(Dataset entries)

= = = = = = =

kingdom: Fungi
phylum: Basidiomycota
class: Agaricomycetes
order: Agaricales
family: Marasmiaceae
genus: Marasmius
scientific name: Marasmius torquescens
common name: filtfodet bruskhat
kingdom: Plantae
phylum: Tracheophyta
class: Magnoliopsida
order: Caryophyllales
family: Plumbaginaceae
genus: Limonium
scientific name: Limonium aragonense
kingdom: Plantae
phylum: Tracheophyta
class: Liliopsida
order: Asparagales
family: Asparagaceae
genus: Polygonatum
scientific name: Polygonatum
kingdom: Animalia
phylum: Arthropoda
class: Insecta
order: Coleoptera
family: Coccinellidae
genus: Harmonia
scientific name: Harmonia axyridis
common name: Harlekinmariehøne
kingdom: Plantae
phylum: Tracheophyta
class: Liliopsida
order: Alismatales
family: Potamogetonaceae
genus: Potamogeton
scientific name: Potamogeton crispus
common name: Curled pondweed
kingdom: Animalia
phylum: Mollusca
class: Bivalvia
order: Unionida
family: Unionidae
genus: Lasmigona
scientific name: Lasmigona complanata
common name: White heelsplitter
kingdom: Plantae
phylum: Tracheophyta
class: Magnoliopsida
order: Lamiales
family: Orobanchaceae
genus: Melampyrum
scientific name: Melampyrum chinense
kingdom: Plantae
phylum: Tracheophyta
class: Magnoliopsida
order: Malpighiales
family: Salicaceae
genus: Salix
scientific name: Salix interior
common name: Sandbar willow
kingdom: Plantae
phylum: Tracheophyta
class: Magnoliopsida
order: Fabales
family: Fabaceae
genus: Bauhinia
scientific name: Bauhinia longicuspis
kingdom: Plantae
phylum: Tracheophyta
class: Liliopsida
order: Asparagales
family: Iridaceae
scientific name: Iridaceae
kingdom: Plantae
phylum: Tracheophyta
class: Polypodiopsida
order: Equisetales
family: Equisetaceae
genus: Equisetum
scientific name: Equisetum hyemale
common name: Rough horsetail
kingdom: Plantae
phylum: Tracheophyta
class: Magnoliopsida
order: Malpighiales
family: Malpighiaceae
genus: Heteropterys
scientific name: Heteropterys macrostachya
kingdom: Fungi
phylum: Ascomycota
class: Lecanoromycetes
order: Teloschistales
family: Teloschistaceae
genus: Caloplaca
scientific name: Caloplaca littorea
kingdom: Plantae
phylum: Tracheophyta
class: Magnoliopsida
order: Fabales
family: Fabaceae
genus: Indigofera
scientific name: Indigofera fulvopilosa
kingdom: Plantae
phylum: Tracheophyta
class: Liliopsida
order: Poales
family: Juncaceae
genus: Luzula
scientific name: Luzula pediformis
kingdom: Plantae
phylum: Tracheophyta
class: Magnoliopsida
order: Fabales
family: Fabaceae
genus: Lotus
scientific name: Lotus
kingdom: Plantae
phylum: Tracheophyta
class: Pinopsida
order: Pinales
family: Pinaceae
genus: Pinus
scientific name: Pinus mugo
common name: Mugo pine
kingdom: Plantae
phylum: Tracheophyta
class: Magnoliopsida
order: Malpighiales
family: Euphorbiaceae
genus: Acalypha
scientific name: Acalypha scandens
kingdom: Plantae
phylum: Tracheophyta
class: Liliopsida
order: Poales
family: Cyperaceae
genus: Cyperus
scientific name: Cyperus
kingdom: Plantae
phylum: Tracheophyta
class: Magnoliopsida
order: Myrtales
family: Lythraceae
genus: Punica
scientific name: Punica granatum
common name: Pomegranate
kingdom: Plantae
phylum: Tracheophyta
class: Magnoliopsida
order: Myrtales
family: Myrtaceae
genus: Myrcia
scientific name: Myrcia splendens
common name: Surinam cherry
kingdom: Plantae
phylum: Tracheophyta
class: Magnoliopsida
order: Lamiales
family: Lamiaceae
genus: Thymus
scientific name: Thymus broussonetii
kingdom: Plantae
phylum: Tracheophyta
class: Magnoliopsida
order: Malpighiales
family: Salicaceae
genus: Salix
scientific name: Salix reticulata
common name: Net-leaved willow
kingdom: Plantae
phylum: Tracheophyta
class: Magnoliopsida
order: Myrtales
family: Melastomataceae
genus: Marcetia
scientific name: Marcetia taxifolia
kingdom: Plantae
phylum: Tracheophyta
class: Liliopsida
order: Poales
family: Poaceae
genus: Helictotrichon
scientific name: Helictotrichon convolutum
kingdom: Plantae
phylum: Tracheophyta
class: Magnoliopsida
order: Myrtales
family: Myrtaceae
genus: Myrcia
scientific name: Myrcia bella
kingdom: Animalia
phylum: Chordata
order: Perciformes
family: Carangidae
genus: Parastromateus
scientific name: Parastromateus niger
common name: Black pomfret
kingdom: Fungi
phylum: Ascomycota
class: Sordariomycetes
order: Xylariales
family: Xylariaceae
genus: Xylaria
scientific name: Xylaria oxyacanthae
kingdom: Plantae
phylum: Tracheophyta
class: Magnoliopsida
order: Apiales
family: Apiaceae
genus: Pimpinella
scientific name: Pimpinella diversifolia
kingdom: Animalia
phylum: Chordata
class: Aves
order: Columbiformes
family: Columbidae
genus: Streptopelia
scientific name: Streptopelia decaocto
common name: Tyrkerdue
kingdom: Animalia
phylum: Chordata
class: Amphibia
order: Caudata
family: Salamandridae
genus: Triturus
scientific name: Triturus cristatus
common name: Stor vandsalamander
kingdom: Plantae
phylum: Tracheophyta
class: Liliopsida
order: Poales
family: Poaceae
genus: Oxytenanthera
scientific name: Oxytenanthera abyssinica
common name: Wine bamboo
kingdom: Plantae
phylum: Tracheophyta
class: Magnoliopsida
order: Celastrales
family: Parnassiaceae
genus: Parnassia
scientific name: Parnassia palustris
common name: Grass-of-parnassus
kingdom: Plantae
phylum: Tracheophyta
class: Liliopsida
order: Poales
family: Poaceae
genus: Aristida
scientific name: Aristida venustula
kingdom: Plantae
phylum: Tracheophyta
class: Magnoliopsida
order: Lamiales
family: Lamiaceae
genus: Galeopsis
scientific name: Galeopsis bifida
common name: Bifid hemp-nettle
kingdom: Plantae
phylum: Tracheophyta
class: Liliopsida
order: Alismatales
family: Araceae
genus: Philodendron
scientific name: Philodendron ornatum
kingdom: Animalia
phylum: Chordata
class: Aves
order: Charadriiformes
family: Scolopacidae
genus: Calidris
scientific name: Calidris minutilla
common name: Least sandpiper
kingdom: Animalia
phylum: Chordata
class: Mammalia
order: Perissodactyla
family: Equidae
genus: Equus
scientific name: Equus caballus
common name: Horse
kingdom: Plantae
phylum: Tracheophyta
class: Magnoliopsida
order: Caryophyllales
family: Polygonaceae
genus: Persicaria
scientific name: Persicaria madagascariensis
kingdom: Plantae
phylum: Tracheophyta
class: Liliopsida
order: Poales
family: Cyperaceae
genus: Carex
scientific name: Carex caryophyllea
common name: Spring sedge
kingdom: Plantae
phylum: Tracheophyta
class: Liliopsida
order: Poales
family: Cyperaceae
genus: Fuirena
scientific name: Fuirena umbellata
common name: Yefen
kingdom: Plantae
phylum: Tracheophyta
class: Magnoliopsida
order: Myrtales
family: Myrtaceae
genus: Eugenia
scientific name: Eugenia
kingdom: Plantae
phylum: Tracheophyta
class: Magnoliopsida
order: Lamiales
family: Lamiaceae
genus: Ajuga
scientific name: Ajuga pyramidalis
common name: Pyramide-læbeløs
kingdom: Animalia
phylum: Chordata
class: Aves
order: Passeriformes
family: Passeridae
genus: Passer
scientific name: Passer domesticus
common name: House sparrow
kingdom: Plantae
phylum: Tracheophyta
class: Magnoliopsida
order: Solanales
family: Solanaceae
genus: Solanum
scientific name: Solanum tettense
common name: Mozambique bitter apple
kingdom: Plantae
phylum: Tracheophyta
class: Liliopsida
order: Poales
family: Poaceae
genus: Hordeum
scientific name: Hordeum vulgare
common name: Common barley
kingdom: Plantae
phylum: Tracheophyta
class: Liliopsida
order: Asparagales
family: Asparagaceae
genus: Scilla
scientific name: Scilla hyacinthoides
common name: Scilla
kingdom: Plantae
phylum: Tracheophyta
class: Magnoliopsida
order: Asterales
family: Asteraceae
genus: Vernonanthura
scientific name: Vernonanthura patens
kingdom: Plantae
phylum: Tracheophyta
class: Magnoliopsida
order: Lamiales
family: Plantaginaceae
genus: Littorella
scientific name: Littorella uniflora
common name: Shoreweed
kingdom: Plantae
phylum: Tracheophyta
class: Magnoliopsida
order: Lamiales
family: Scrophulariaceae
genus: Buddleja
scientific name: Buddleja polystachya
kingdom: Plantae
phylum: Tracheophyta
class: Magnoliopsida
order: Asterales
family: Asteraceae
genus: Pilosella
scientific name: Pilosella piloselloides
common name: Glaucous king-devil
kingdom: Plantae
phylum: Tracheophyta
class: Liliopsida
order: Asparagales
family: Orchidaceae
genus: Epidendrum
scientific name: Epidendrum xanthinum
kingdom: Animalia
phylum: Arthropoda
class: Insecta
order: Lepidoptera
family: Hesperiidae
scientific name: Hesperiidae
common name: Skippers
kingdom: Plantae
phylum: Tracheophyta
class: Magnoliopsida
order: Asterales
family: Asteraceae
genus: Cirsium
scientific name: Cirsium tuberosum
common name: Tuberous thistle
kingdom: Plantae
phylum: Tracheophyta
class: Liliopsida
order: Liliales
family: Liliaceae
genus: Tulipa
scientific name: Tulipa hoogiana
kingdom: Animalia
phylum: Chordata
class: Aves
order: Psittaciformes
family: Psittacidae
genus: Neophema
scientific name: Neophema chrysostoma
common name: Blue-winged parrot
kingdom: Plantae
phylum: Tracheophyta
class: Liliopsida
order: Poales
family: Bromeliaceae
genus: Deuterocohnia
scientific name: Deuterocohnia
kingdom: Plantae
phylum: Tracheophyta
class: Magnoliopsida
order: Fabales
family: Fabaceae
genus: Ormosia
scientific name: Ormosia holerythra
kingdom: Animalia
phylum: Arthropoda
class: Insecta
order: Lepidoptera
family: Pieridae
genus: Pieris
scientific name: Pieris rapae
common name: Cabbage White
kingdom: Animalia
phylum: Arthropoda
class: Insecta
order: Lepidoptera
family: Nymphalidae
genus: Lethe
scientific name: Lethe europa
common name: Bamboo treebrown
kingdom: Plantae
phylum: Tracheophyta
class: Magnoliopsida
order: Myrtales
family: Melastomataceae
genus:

= = = = = = =

(EXERCISE INSTRUCTIONS):
Copy out the lines from the records word for word, beginning with the line that contains "class: Amphibia" and ending with the line that contains "genus: Oxytenanthera", both of those lines included.

(FINAL RESULT):
class: Amphibia
order: Caudata
family: Salamandridae
genus: Triturus
scientific name: Triturus cristatus
common name: Stor vandsalamander
kingdom: Plantae
phylum: Tracheophyta
class: Liliopsida
order: Poales
family: Poaceae
genus: Oxytenanthera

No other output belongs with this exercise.